[[ Exercise passage open ]]
# RN Medals



## rickles23 (Oct 13, 2006)

In my research I have been sent this copy of some Navy WW2 Medals and I need to identify them or maybe the best place to search.
This forum might be faster than searching through Google...(Scribe) 
Regards


----------



## jodalo (Sep 24, 2005)

1, '39-'45 Star
2, Atlantic Star
3, Africa Star
4, Italy Star
5, Defence Medal
6, '39-'45 War Medal


----------



## jodalo (Sep 24, 2005)

Medal

Qualification
War Medal
(1939-1945) Generally awarded if the service period qualified for one of the Stars and if terminated by death, disability due to service or capture as a prisoner-of-war. A merchant seaman had to have served a minimum of 28 days at sea
Atlantic Star
(1939-1945) Awarded after the Battle of the Atlantic for service between 3 September 1939 and 8 May 1945 and if the service period was terminated by their death or disability due to service. The qualifying service period for the Atlantic Star could only begin after the 1939-1945 Star had been earned by 6 months' service. A merchant seaman had to serve in the Atlantic, home waters, North Russia Convoys or South Atlantic waters. The Atlantic Star was also awarded to those awarded a gallantry medal, with no minimum qualifying period.
1939-1945 Star Awarded for service between 3 September 1939 and 2 September 1945 and if the service period was terminated by death or disability due to service. A merchant seaman could qualify after 6 months' service with at least one voyage in an operational area. The 1939-1945 Star was also awarded to recipients of a gallantry medal, with no minimum qualifying period.
[[ Exercise passage closed ]]
[[ Data records open ]]
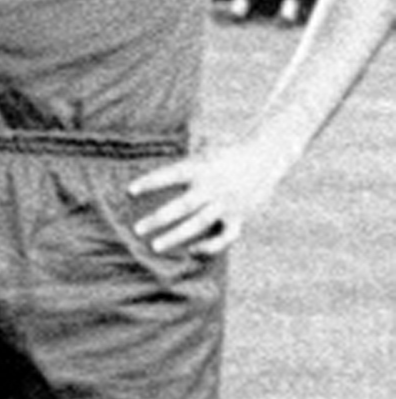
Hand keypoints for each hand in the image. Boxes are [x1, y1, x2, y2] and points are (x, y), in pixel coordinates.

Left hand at [128, 134, 284, 257]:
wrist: (268, 156)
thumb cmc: (228, 152)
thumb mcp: (207, 148)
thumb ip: (185, 156)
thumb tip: (153, 149)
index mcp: (203, 167)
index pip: (172, 174)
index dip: (152, 182)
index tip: (130, 190)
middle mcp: (214, 187)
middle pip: (183, 206)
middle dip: (159, 219)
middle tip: (137, 229)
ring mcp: (228, 203)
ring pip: (199, 224)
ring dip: (176, 236)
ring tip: (155, 246)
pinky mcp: (240, 216)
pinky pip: (226, 237)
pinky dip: (211, 246)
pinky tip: (192, 250)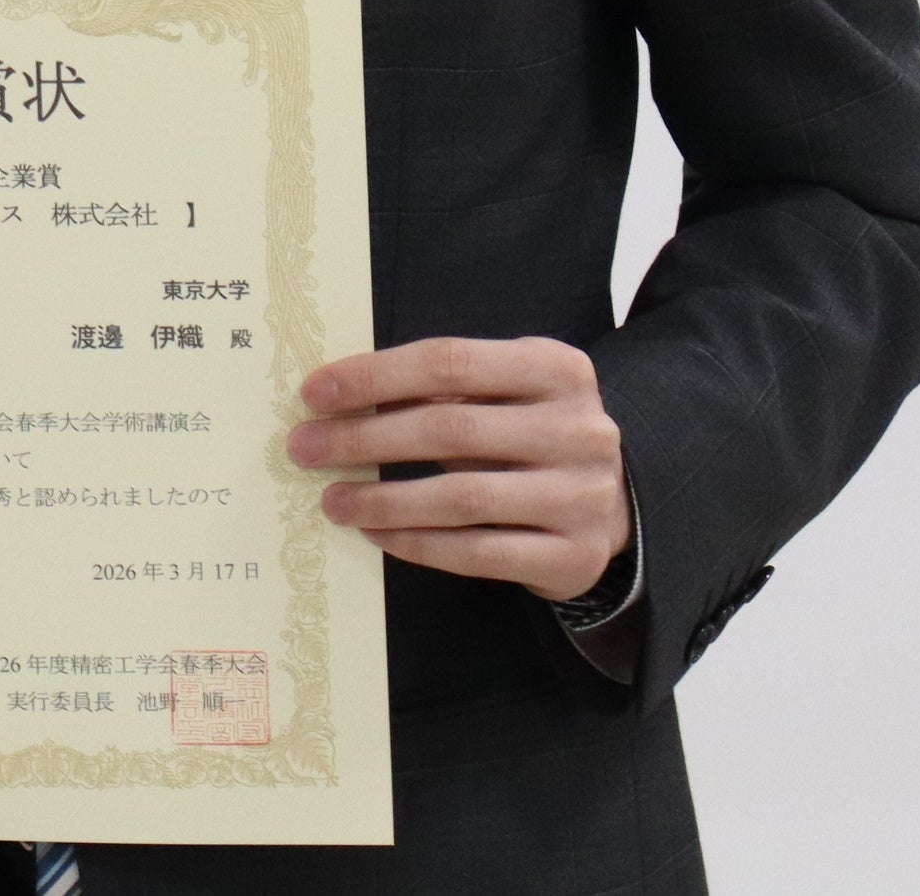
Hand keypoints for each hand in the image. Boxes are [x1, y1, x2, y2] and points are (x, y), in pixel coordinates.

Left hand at [287, 336, 630, 602]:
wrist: (613, 504)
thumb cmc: (534, 433)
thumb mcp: (509, 391)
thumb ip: (449, 387)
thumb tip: (342, 396)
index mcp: (557, 367)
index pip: (450, 362)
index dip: (375, 376)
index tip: (315, 392)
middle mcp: (578, 428)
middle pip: (449, 428)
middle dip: (365, 437)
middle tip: (305, 447)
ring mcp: (581, 496)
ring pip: (461, 497)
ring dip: (383, 498)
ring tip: (333, 499)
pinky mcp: (572, 556)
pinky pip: (477, 553)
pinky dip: (418, 543)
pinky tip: (376, 533)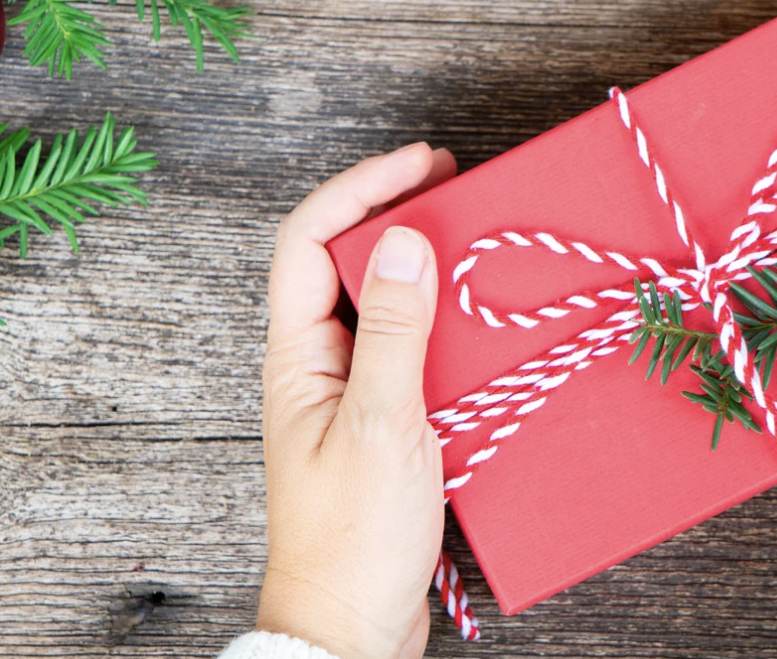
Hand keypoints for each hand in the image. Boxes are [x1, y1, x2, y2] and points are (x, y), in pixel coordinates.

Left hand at [258, 143, 456, 658]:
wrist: (350, 627)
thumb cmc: (353, 539)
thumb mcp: (382, 426)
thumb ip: (395, 333)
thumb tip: (407, 242)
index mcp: (297, 357)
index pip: (311, 241)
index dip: (361, 189)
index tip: (422, 164)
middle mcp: (318, 365)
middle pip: (345, 260)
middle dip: (395, 212)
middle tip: (454, 183)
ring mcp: (350, 392)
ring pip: (381, 302)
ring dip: (422, 264)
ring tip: (473, 237)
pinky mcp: (384, 421)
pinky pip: (408, 347)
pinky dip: (441, 320)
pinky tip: (478, 318)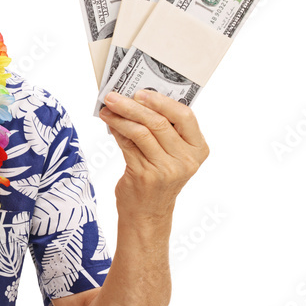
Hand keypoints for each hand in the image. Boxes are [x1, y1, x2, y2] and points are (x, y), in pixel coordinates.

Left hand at [98, 89, 208, 222]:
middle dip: (133, 105)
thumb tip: (137, 99)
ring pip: (141, 132)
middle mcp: (186, 160)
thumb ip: (164, 130)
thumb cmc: (158, 177)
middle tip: (113, 96)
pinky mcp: (145, 175)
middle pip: (158, 122)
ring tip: (106, 109)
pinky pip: (128, 145)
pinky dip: (116, 131)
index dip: (162, 101)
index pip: (185, 116)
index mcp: (198, 149)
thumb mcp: (171, 154)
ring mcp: (167, 169)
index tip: (140, 92)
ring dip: (120, 117)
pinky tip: (109, 123)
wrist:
[[ Data records closed ]]
Exercise description: Pick up the thread about Royal Navy WW2 medals after its last line and carry it forward. The records have nothing to do with the medals thread.

Response to the exercise:
Africa Star
(1940-1943) Awarded for service between 10 June 1940 and 12 May 1943, serving in the Mediterranean. A merchant seaman might also qualify serving in operations off the Moroccan coast between 8 November 1942 and 12 May 1943. The minimum qualifying period was one day.
Pacific Star
(1941-1945) Awarded for service in the Pacific Ocean, South China Sea or the Indian Ocean between 8 December 1941 and 2 September 1945. Generally the qualifying service period for the Pacific Star could only begin after the 1939-1945 Star had been earned by 6 months' service.
Burma Star
(1941-1945) Awarded for service in the Burma Campaign between 11 December 1941 and 2 September 1945. A merchant seaman qualified serving within a restricted area in the Bay of Bengal. Generally the qualifying service period for the Burma Star could only begin after the 1939-1945 Star had been earned by 6 months' service.
France & Germany Star
(1944-1945) Awarded for service between 6 June 1944 and 8 May 1945, in direct support of land operations in France, Belgium, Holland or Germany, in the North sea, the English Channel or the Bay of Biscay (service off the coast of the south of France could qualify for the Italy Star, see below). There was no minimum time qualification for a Merchant Seaman.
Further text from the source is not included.